With countries around the world setting goals for cutting carbon emissions, pressure is growing on the maritime industry to come up with solutions of its own.
A port in Texas and a global maritime company based in Finland are among those working on projects to address both sides of carbon dioxide capture and storage technology.
The Port of Corpus Christi announced in the fall a partnership with the Texas General Land Office to develop a massive carbon storage project using wells drilled off the Texas coast. The project could potentially sequester over 30 million tons of carbon dioxide per year, according to Jeff Pollack, chief strategy and sustainability officer for the port.
And Wartsila Corp.’s Exhaust Treatment division is working on technology to treat carbon dioxide, sulfur (SOx) and nitrogen oxides (NOx) emitted by ships and store it in tanks for delivery to carbon storage facilities on land.
Wartsila already makes scrubbers for treating SOx and selective catalytic reduction systems (SCR) that capture NOx, but the company is now looking to add carbon dioxide (CO2) treatment to that package.
It would work like this: SOx and NOx are treated with an SCR, then the gas mixture would be cooled down to about 40 degrees Celsius, according to Sigurd Jenssen, director at Wartsila Exhaust Treatment. Then it goes to an absorption tower where a solvent is used to capture CO2. Next, the CO2 is boiled off in a stripping column.
“And at the end of the process you have CO2 gas, which you then need to cool down and liquefy,” Jenssen said.
In October, Wartsila announced a partnership with Solvang ASA, a Norwegian shipping company, to retrofit one of Solvang’s ethylene carriers, the 21,000-cubic-meter Clipper Eos, with a carbon capture and storage system. Wartsila is building an installation on land with a one-megawatt engine with scrubbers, SCRs and CO2 treatment. “So we can really get as close to mimicking shipboard installation as we can,” Jenssen said. Testing is expected to start in January 2022 with installation on Clipper Eos projected to happen at the end of 2022.
Wartsila’s goal is to create a carbon treatment system that could be used in a variety of vessel classes with different degrees of carbon treatment. “We want something that is modular,” said Jenssen of the treatment units. “Because the interest we’re seeing from customers really varies from the ones who are looking to do the bare minimum, so maybe 20 percent capture rates. And then you have the companies on the other side of the spectrum wanting to capture as much as they possibly can, to be as green as possible.”
Once carbon dioxide has been treated it needs to be stored. And the Port of Corpus Christi announced a partnership last fall with the Texas General Land Office (GLO) to develop a massive carbon storage solution offshore in the Texas Coastal Bend. The port “is uniquely situated geographically and commercially to become the nation’s premier hub for carbon management, capture and storage,” Pollack said in a press release.
Creating carbon storage facilities would also mean developing infrastructure to transport and store the carbon dioxide from numerous industries in and around Corpus Christi.

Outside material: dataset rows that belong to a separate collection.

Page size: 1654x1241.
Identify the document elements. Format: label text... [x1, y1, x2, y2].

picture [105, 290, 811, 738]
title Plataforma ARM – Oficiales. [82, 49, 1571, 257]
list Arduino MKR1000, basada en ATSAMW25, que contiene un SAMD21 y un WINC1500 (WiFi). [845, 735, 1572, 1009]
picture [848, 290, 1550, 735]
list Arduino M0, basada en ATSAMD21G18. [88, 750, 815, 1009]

The port owns about 30,000 acres in a combination of upland and submerged land. “So we control the entire geographic transect from our customer fence lines, our target sources, all the way out to GLO-owned offshore waters,” he said.
Carbon dioxide would be injected through wells deep underground into naturally occurring, porous rock formations where it can no longer impact the climate. “Essentially you are taking carbon dioxide, in gaseous form, and you are pressurizing it to get it into what’s called a super critical state, which is essentially a liquid, and injecting it under pressure,” said Pollack. Once underground, the carbon dioxide will remain there for thousands of years.
The state of Texas owns all submerged land within 10.3 miles of the coast, according to the Gulf Coast Carbon Center (GCCC) at the Bureau of Economic Geology of the University of Texas at Austin. The GLO administers these lands, including the sale of storage rights. This submerged land is made of thick sections of sandstones layered with shales, according to the GCCC. This geology has great potential to sequester a large quantity of CO2.
Carbon treatment plans will become essential for ports in the future.
“I absolutely see carbon management ultimately as a utility function,” Pollack said. “It will end up being a key differentiator for site selection for industrial development, and I think it at some point becomes an existential necessity for industries of a certain type, that the ports in which they operate” have a solution to carbon storage.